Anthrax: Incidence, age and sex
Anthrax is a disease which is very seldom seen in humans. It may be seen in any age group but occupational exposure in the adult population is likely.
Signs and symptoms of anthrax: Diagnosis
Anthrax can affect various organs including skin, lungs and digestive system. The symptoms of anthrax may begin within a week after exposure. When Anthrax affects the skin, it is called cutaneous anthrax and this is the most common presentation. This may occur when the skin comes in contact with the infected animal or animal products like wool and hide. The infection begins with a tiny boil on the skin which may resemble an insect bite. This boil may ulcerate with a black crust like substance in the centre of an ulcer. A painless ulcer with a black crust in its centre is a characteristic feature of cutaneous anthrax. Your examining doctor may find enlarged lymph nodes in the vicinity of the ulcer.
Ingestion of anthrax spores via contaminated food may result in gastro-intestinal problems like feeling of queasiness, vomiting, loose stools, blood in stools or even abdominal pain. Anthrax spores may enter respiratory passages causing symptoms resembling the common cold. This is a very rare but extremely fatal presentation of anthrax. Severe symptoms like breathlessness and respiratory failure may ensue, if treatment is not started promptly.

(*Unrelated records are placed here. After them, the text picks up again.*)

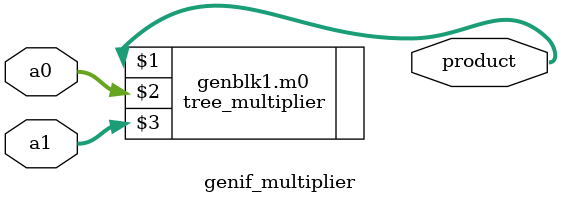
<source format=v>
`timescale 1ns / 1ps

// ±¾Ä£¿éÊµÏÖÒ»¸ö²ÎÊý»¯³Ë·¨Æ÷
module genif_multiplier(product, a0, a1);
// ²ÎÊýÉùÃ÷,¸Ã²ÎÊý¿ÉÒÔÖØÐÂ¶¨Òå
parameter a0_width = 8; // 8-bit bus by default
parameter a1_width = 8; // 8-bit bus by default

// ±¾µØ²ÎÊýÉùÃ÷
// ±¾µØ²ÎÊý²»ÄÜÓÃ²ÎÊýÖØÐÂ¶¨Òå(defparam)ÐÞ¸Ä
// Ò²²»ÄÜÔÚÊµÀýÒýÓÃÊ±Í¨¹ý´«µÝ²ÎÊýÓï¾ä,¼´ #(²ÎÊý1,²ÎÊý2,...)µÄ·½·¨ÐÞ¸Ä
localparam product_width = a0_width + a1_width;

// ¶Ë¿ÚÉùÃ÷Óï¾ä
output [product_width-1:0] product;
input [a0_width-1:0] a0;
input [a1_width-1:0] a1;

// ÓÐÌõ¼þµÄµ÷ÓÃ(ÊµÀýÒýÓÃ)²»Í¬ÀàÐÍµÄ³Ë·¨Æ÷
// ¸ù¾Ý²ÎÊýa0_widthºÍa1_widthµÄÖµ.ÔÚµ÷ÓÃÊ±ÒýÓÃÏà¶ÔÓ¦µÄ³Ë·¨Æ÷ÊµÀý
generate
    if(a0_width < 8 || a1_width < 8)
        cla_multiplier #(a0_width, a1_width) m0 (product, a0, a1);
    else
        tree_multiplier #(a0_width, a1_width) m0 (product, a0, a1);
endgenerate

endmodule

</source>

Causes and prevention of anthrax
Anthrax is caused by bacteria named Bacillus anthracis, which commonly lives in the soil. It may remain viable in the soil for several years by being in dormant state called spores. It may infect certain animals like cattle, sheep and goats which may transmit this infection to humans. It is not infectious among humans. The infection from an infected animal can be transmitted either through inhalation of bacterial spores or ingestion of food contaminated with spores. Bacterial spores may also enter the skin through any cuts or open wounds while handling hides of infected animal. Anthrax in humans is most commonly seen in occupations like farming, vets and defence personnel.
Good agricultural and farming hygiene and safe disposal of anthrax carcasses by incineration are some steps which may help in prevention and spread of anthrax. Vaccine against anthrax is also available for humans and animals. Human anthrax vaccine is not available to general population. Only high risk groups like military personnel, farming people and vets are vaccinated against anthrax.
The complications of anthrax are usually seen in the lungs. An affected individual may end up in respiratory failure or death if prompt treatment of lung anthrax is not given. Anthrax spores may be used as part of bio terrorism. The anthrax spores are strong and can remain viable for long periods of time. Such qualities of spores make them perfect to be used as a bio terror weapon which may lead to world wide health hazards.
The culture and isolation of bacteria in an infected sample like throat swab, sputum, pus in ulcer and stool is the key to diagnosis. Anthrax may be life-threatening if not treated promptly. Long term antibiotic medications, both oral and intravenous, are the treatment of choice. Dramatic response may be seen after starting antibiotics.